◆ Directives
1: In the Lockwood Broadcast Group profile, in which city are the company's operational headquarters?
2: Write a continuation of the Lockwood Broadcast Group profile that picks up right after its last sentence.

Start of Quoted passage

Lockwood Broadcast Group
- Industry: Media
- Founded: 1994; 32 years ago
- Headquarters: Richmond, Virginia, United States
- Products: Television

= Lockwood Broadcast Group =

American television broadcast company

Lockwood Broadcast Group is a television broadcasting company that owns stations in several markets. The company's main offices are located in Richmond, Virginia, with operational headquarters in Hampton, Virginia.

End of Quoted passage
Start of Data records

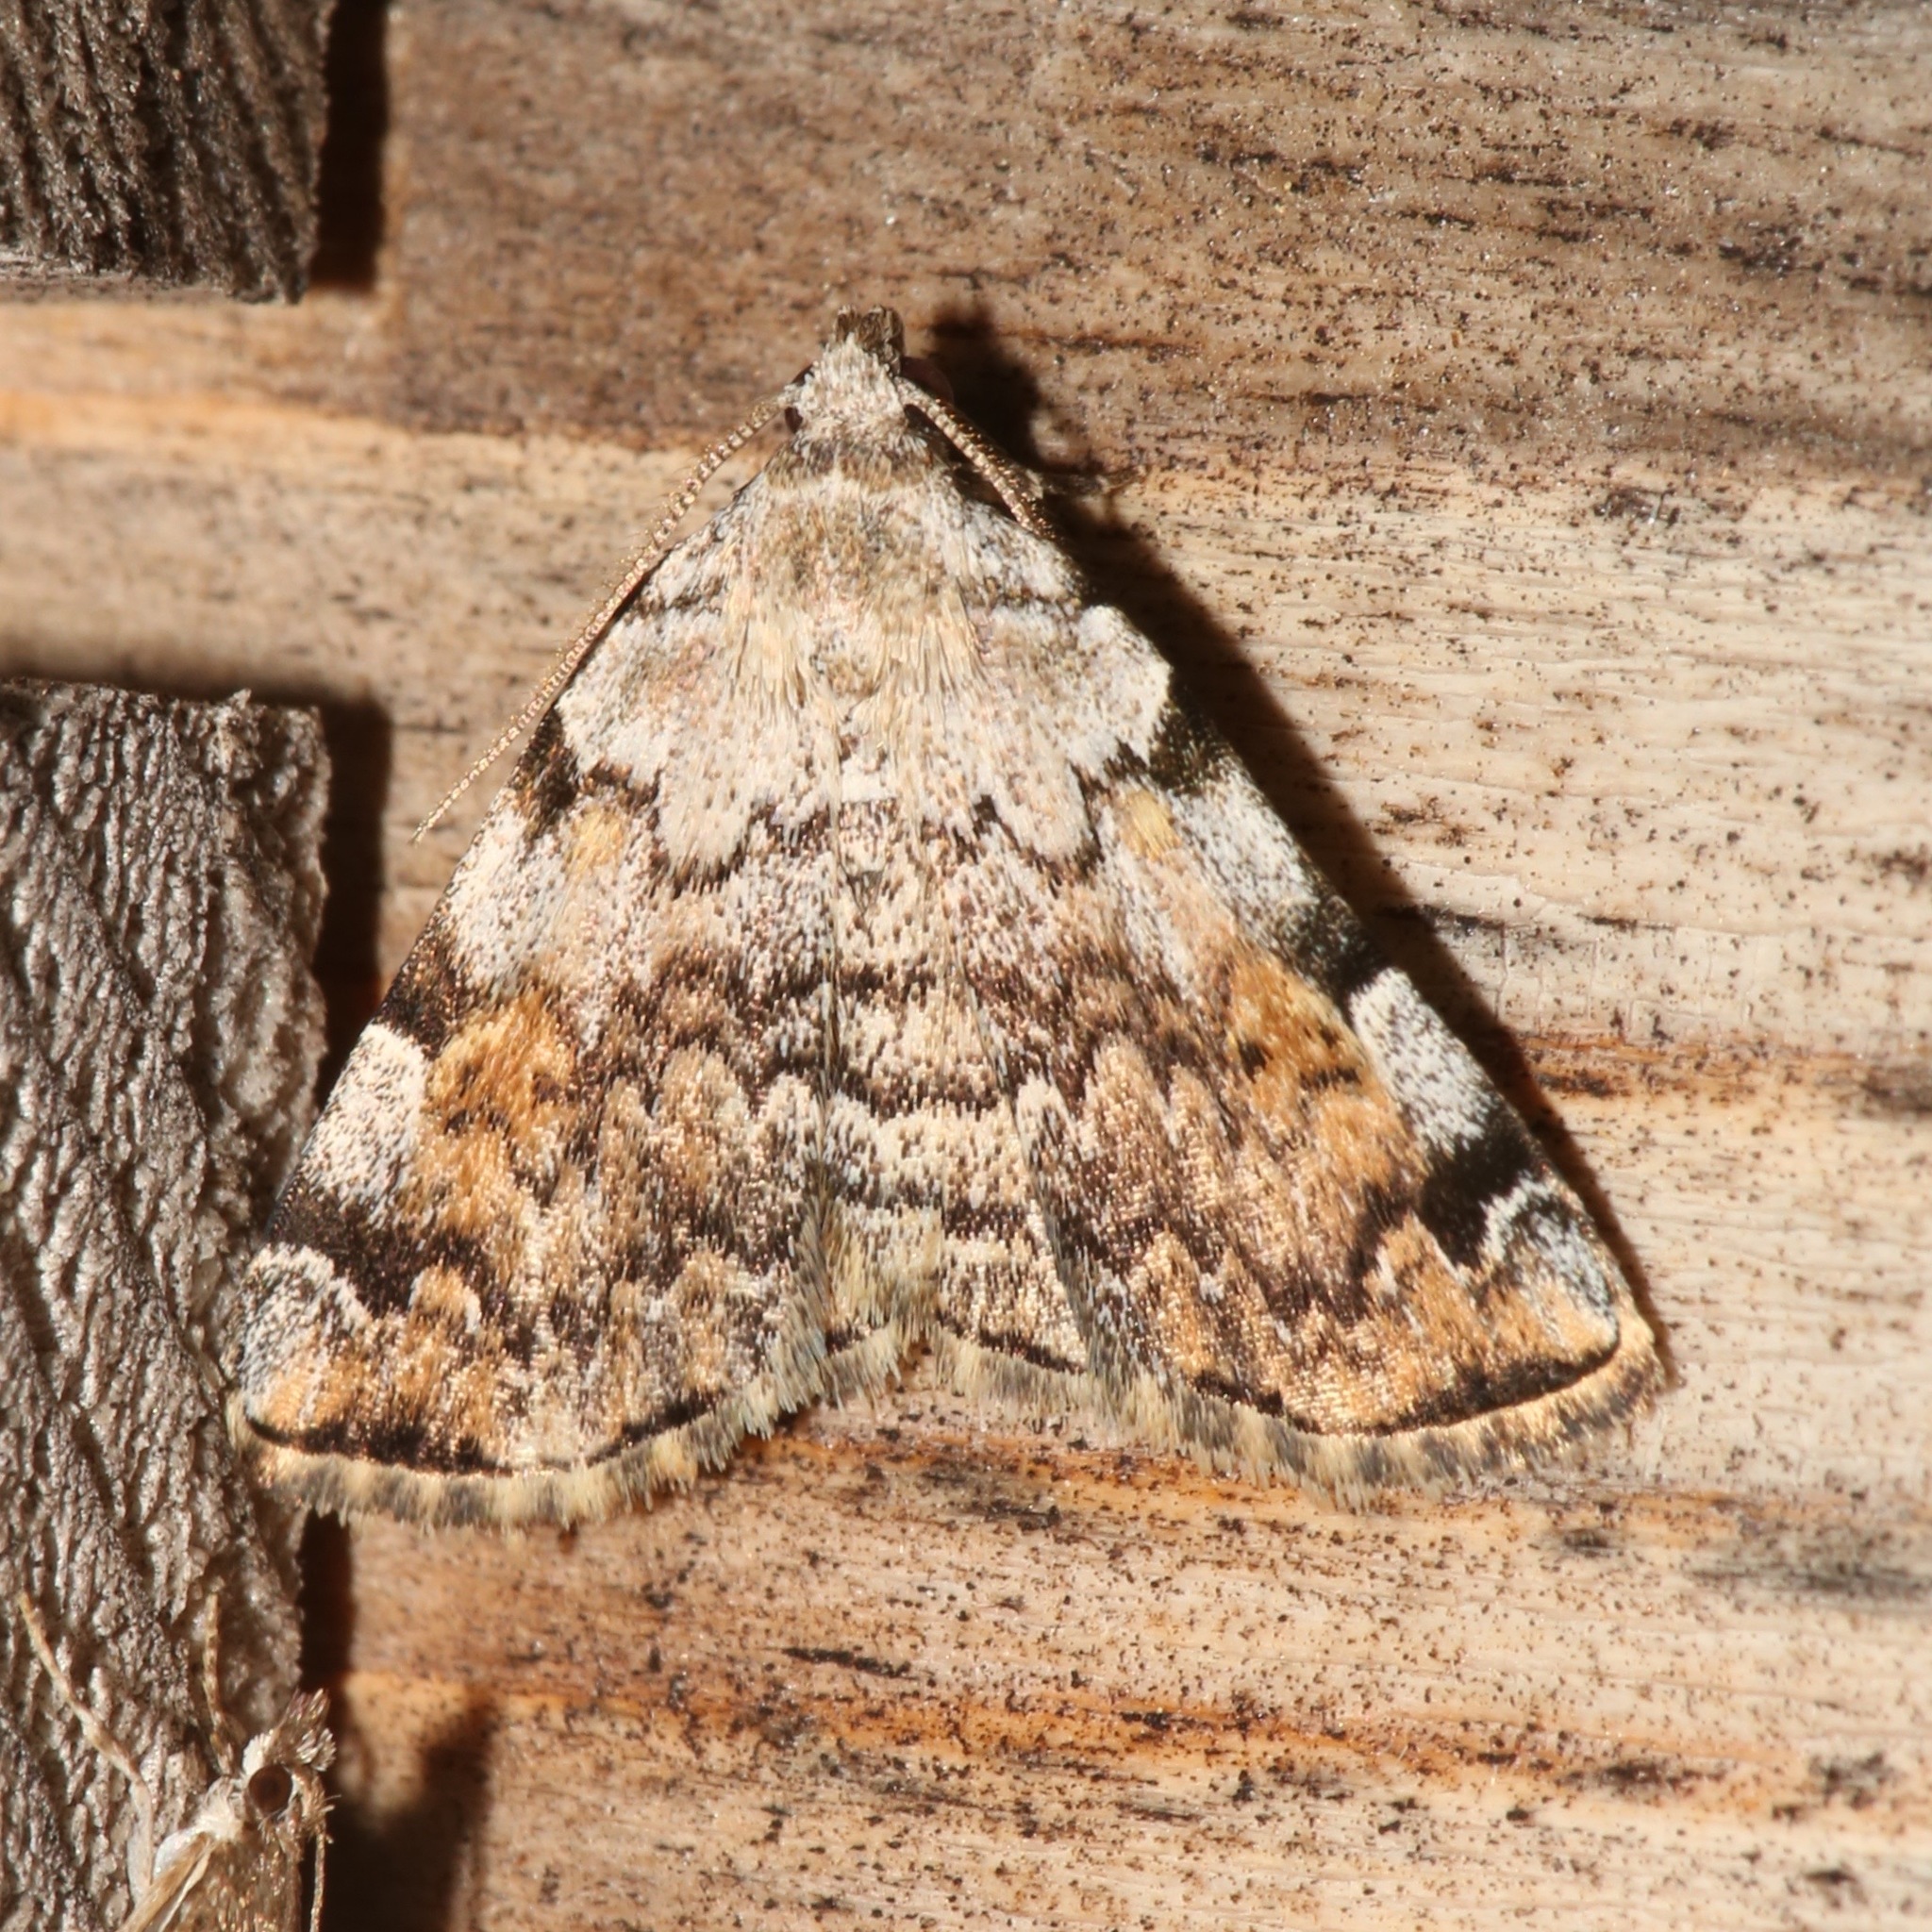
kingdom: Animalia
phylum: Arthropoda
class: Insecta
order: Lepidoptera
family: Erebidae
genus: Idia
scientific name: Idia americalis
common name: American idia moth
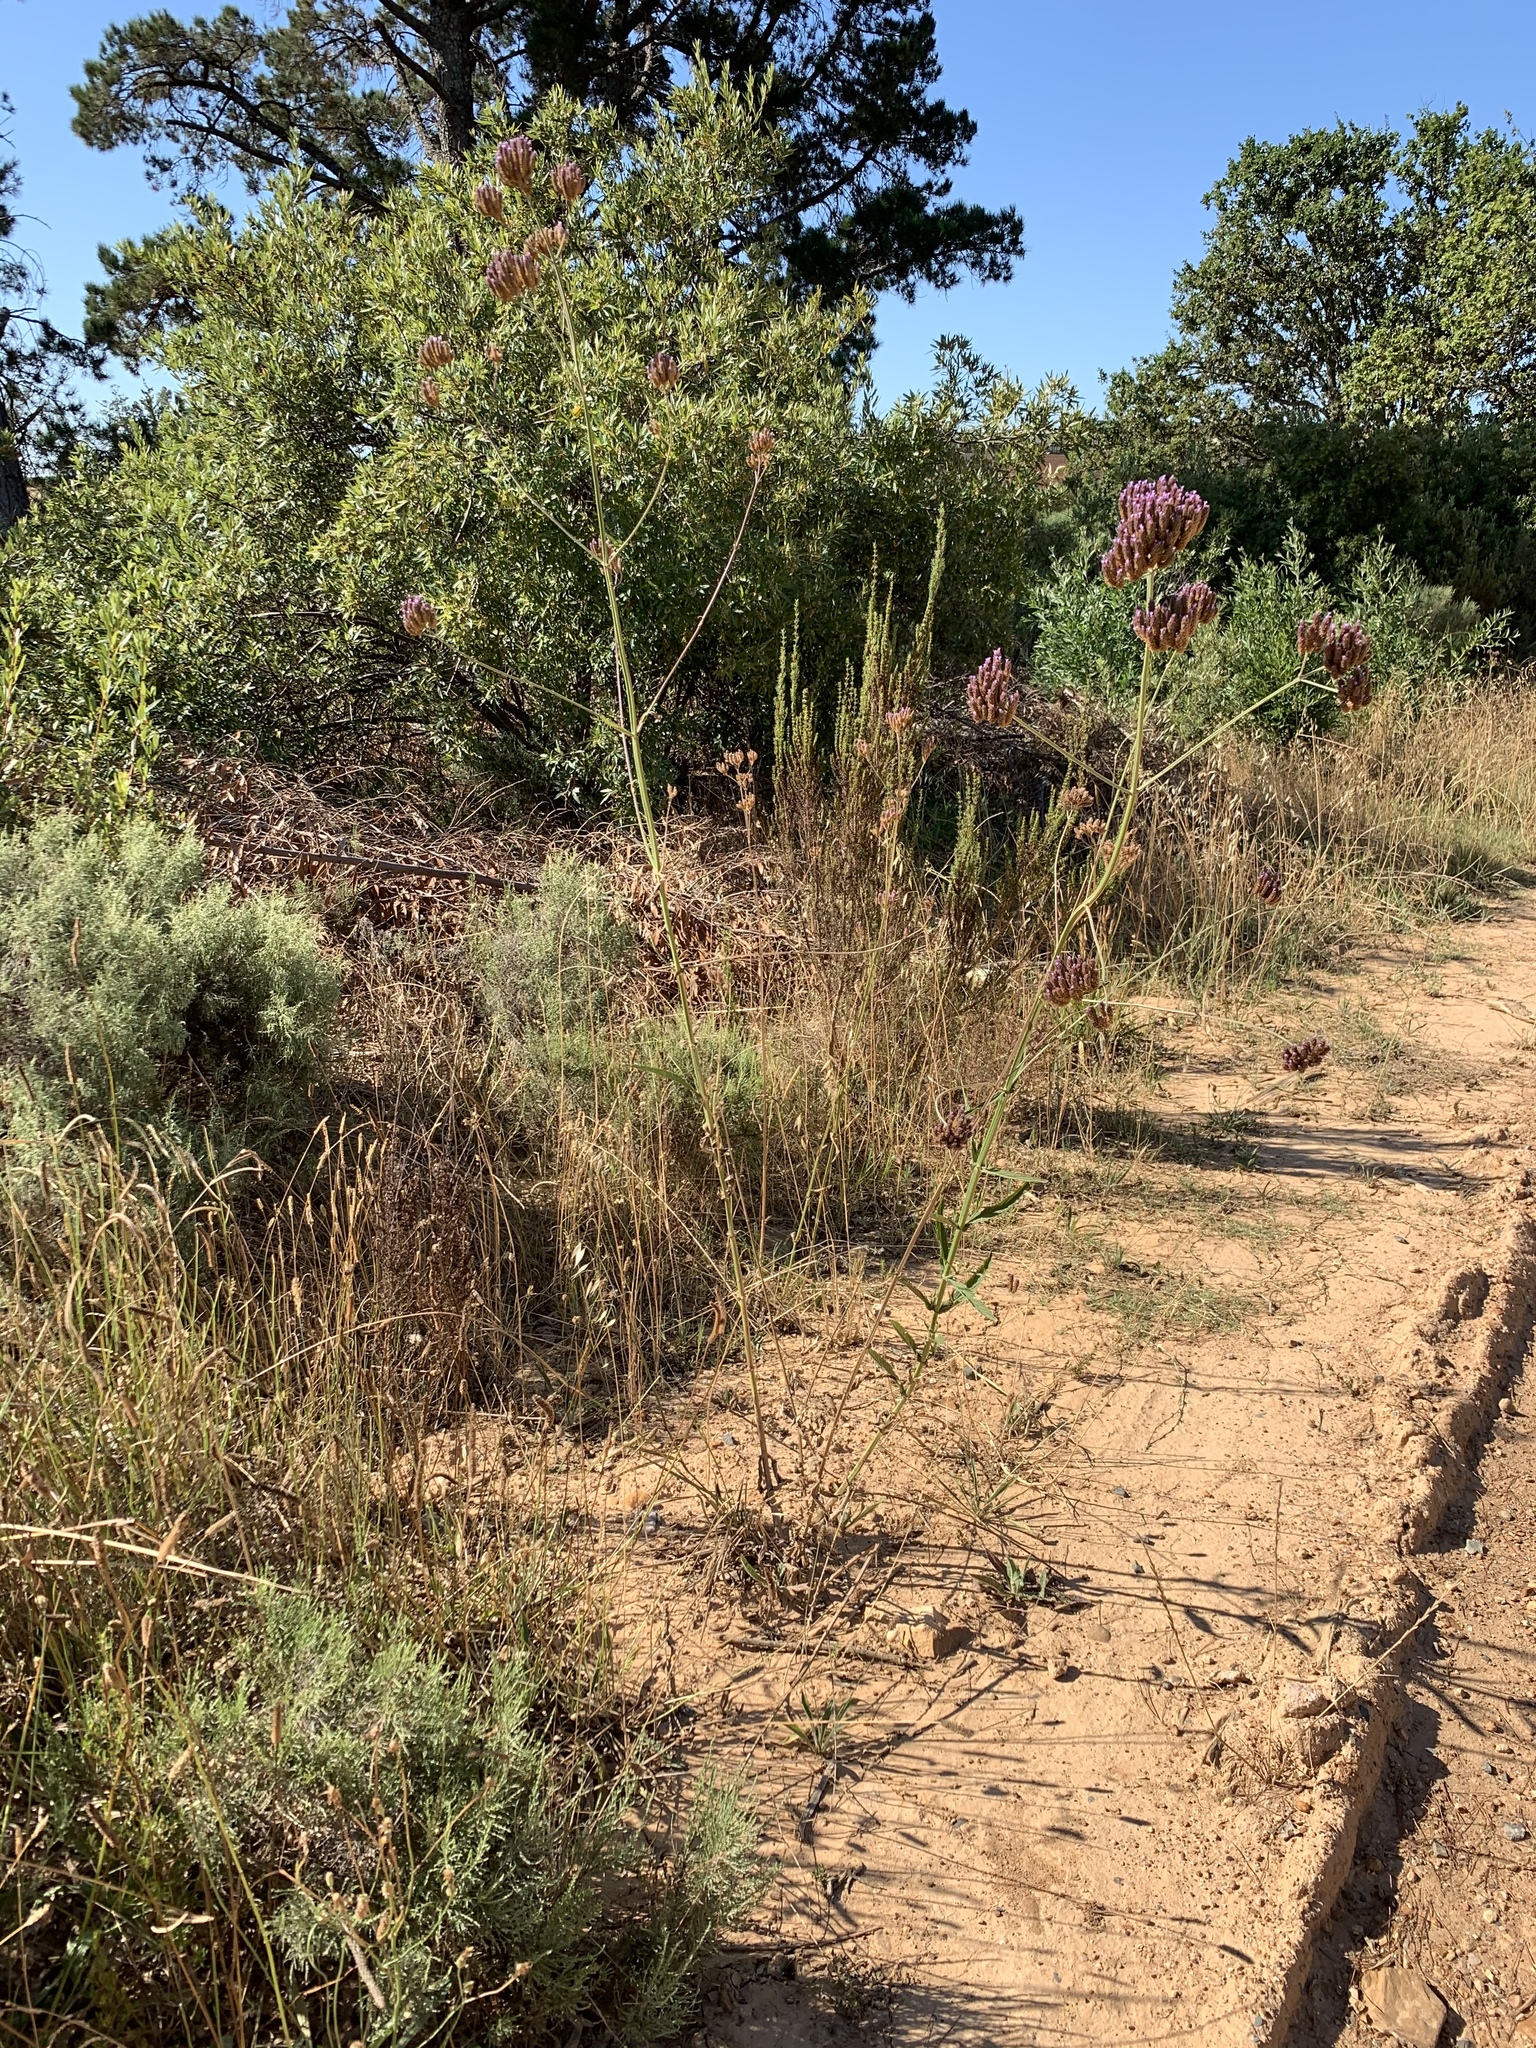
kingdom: Plantae
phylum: Tracheophyta
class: Magnoliopsida
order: Lamiales
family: Verbenaceae
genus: Verbena
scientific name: Verbena bonariensis
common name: Purpletop vervain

End of Data records

◆ Replies
1: Hampton, Virginia

2:
== History ==
Lockwood Broadcast began its operations in 1994 by upstarting television station WPEN-LP until the run ended in April 2002. In September 1996, Lockwood purchased religious independent station WLYJ-TV (now WVFX) then sold it to Davis Television in 1998. In April 1997, Lockwood acquired another religious independent station WJCB-TV (now WPXV-TV) before it was purchased by Paxson Communications in December of the same year and July 1997, Lockwood bought then-The WB affiliate WAWB from Bell Broadcasting for $10 million, changing the call letters to WUPV and became an UPN affiliate until joining the CW on September 18, 2006 and the selling of the station to Southeastern Media Holdings (now American Spirit Media and operated by Raycom Media through a shared services agreement (SSA)) for $47 million in August 2006. In 1998, Lockwood purchased ABC affiliate KTEN became exclusively an NBC affiliate after the acquisition of the station and brought UPN affiliate WHDF in May 2004 for $5.5 million.

On January 24, 2006, the UPN and WB networks announced that they would merge into a new network called The CW Television Network. On April 4, 2006, Lockwood announced that they have signed affiliation deals with The CW to become affiliates of the newly combined network.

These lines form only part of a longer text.